Medina’s own journey – the first Hispanic female teacher to ride a commercial vehicle in space – illustrates a new model for STEM education: put a teacher in space, then let that experience cascade back into classrooms worldwide. While aloft, she flew a suite of experiments—seed germination studies, a bio‑sensor for physiological monitoring, and a CubeSat coded by her students that transmitted data during the suborbital trek.
“The flight gave my students a tangible connection to the work they’re learning,” Medina said. “Before the launch we discussed the payload, they wrote code, and after we compared the CubeSat telemetry and the data we gathered in a parabolic flight. That full‑cycle research experience is exactly the kind of hands‑on, data‑driven learning that industry needs.”

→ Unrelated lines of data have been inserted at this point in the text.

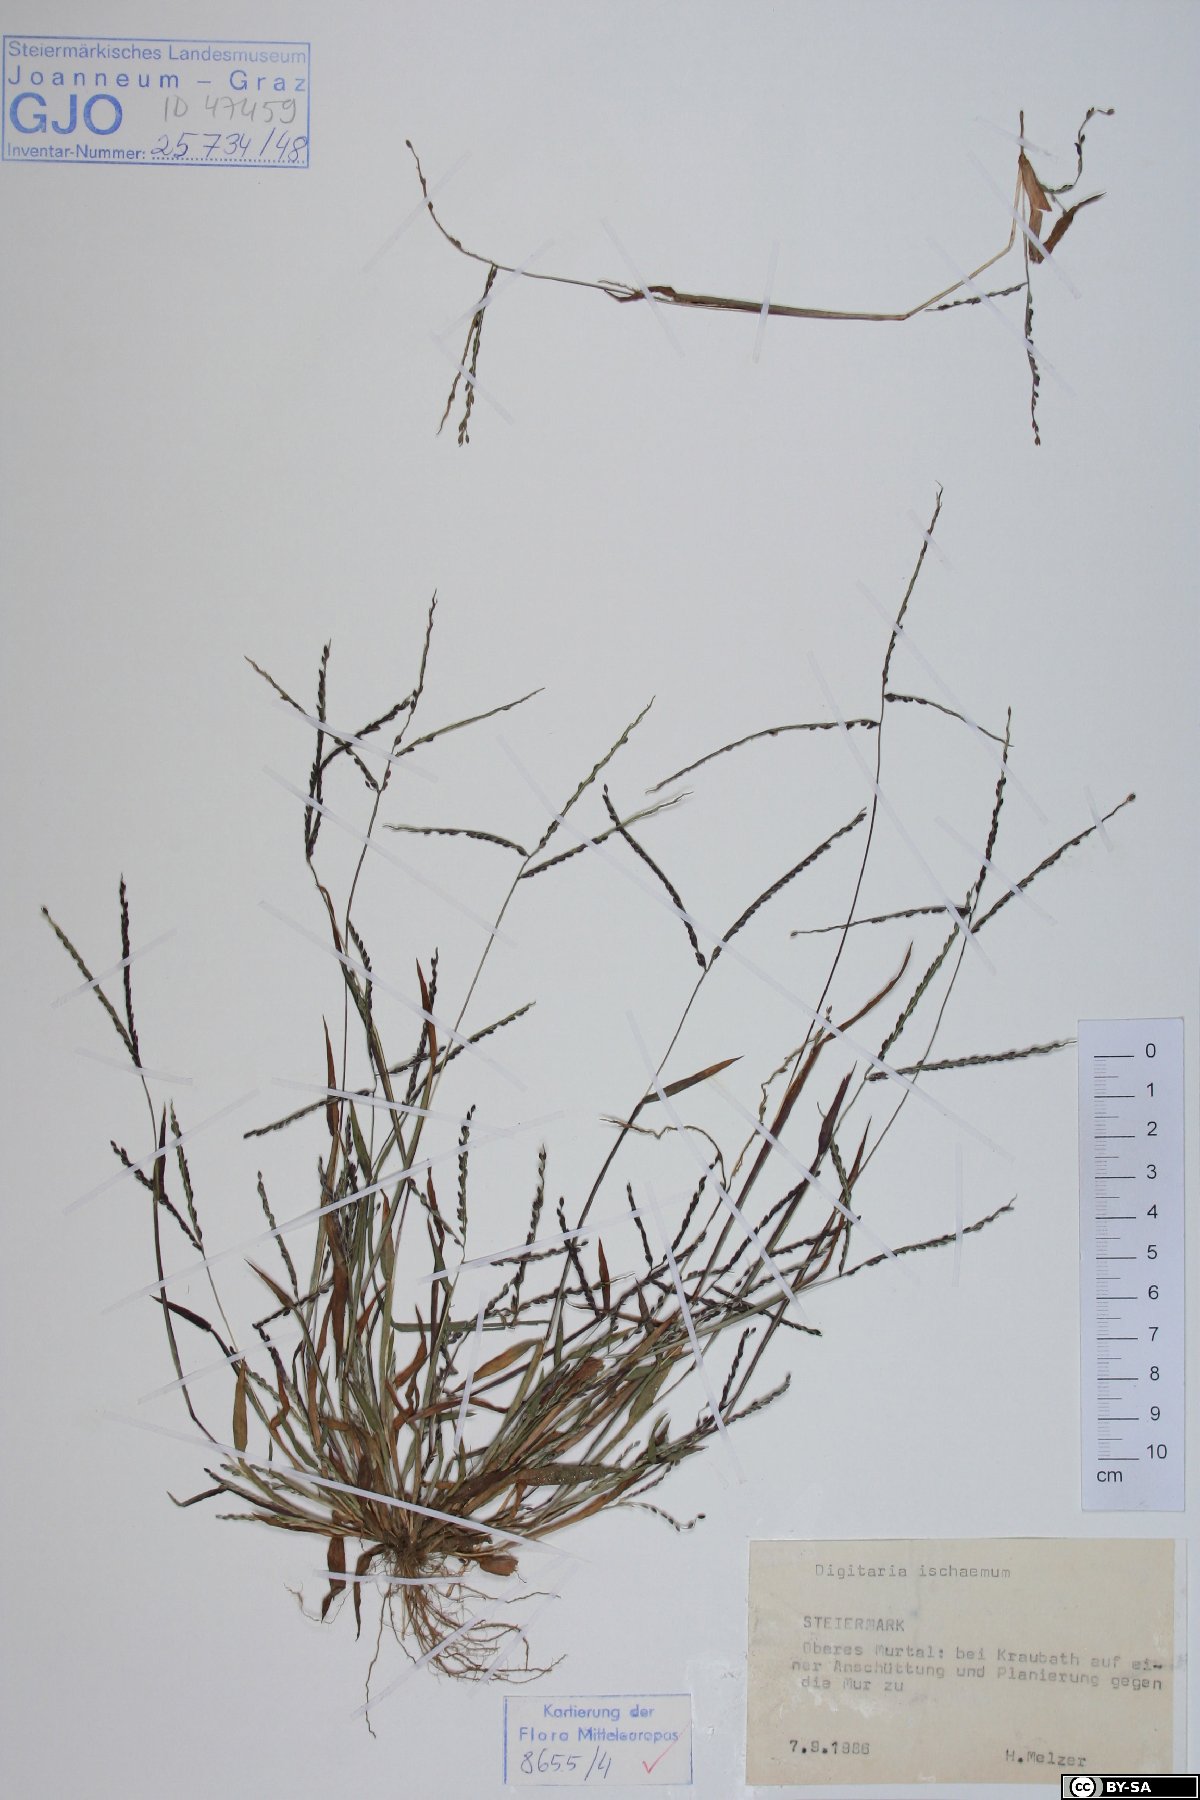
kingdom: Plantae
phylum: Tracheophyta
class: Liliopsida
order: Poales
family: Poaceae
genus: Digitaria
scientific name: Digitaria ischaemum
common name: Smooth crabgrass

She also distributed digital postcards—personalized messages that were flown on the suborbital vehicle and returned as “space‑art” souvenirs. Partner organizations in Latin America turned the postcards into boarding‑pass‑style outreach tools, allowing Spanish‑speaking students to see themselves reflected in the mission’s narrative. “Seeing a teacher who speaks their language in orbit creates a sense of belonging,” she noted, “and that emotional hook is what turns curiosity into a career choice.”

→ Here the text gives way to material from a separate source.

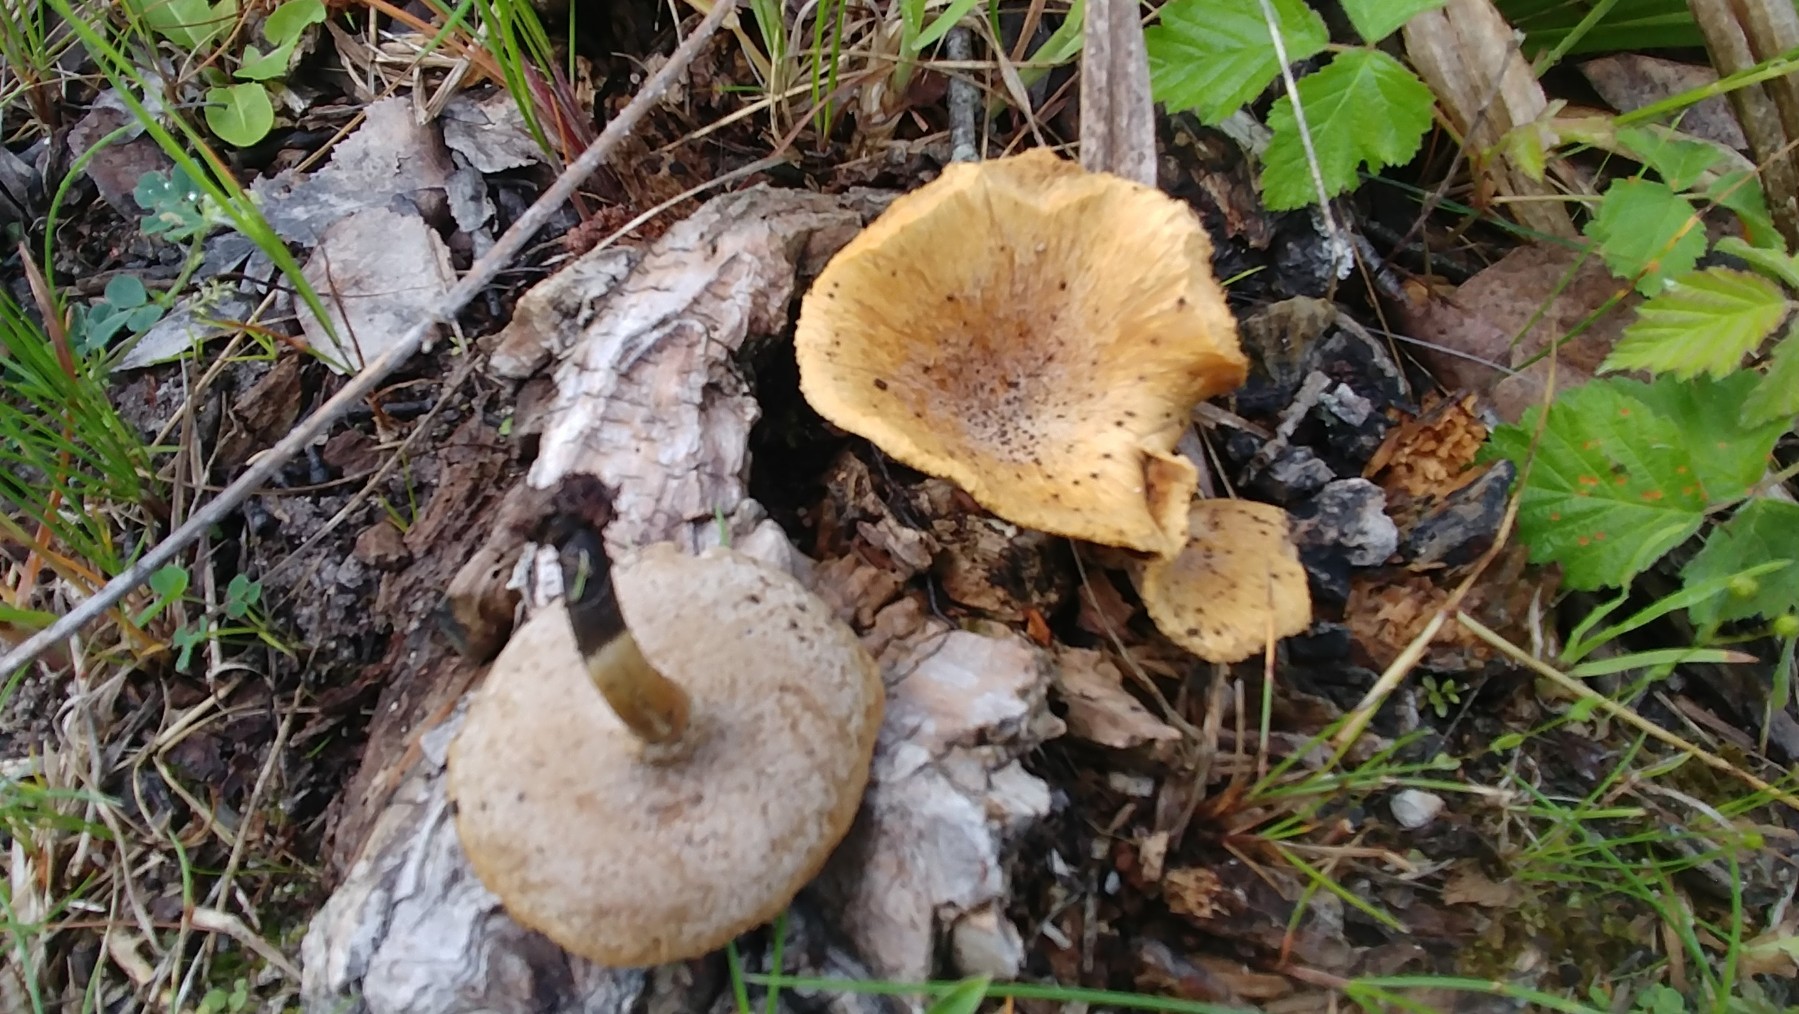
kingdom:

Yip outlined how Club for the Future translates experiences into change. The organization supplies free standards‑aligned lesson plans that connect what students are learning in the classroom to careers in STEAM and space to teachers across the United States and abroad. She emphasized that the model is scalable: “We aren’t looking for a one‑off teacher‑astronaut. Every flight, every astronaut, every engineer can become a conduit for a classroom,” she said.
The speakers agreed that the traditional “college‑first” pathway is insufficient for the near‑term needs of commercial space firms. Companies require certified skill sets—for example, FAA‑approved commercial drone pilot licenses—that can be earned in high school. Medina’s school offers a drone‑pilot certification track, and she plans to expand it to include micro‑gravity experiment design and CubeSat integration, directly mirroring the competencies sought by Blue Origin, SpaceX, and emerging lunar‑habitat contractors.
Since its inception in 2019, Club for the Future has distributed more than 20,000 lesson kits, facilitated more than 150 digital‑postcard missions and trained approximately 3,000 teachers through webinars and in‑person workshops. “Our goal is to inspire future generations to pursue STEAM careers,” Yip said.
The speakers concluded with a call to action for engineers, manufacturers and policymakers: invest in the pipeline now, or risk a talent shortage when the next generation of orbital factories, lunar refineries and Mars transit vehicles launch. They urged industry partners to sponsor classroom kits, host mentorship days, and, where possible, allocate seats on upcoming flights for educators.
“Space is no longer a niche government activity,” Yip said. “It’s an ecosystem that thrives when every stakeholder—engineer, teacher, astronaut, student—acts as a force multiplier. The model we’ve shown today proves that a single teacher’s journey to space can ripple outward, creating a cadre of future engineers ready to build the habitats, propulsion systems and autonomous robots that will carry humanity forward.”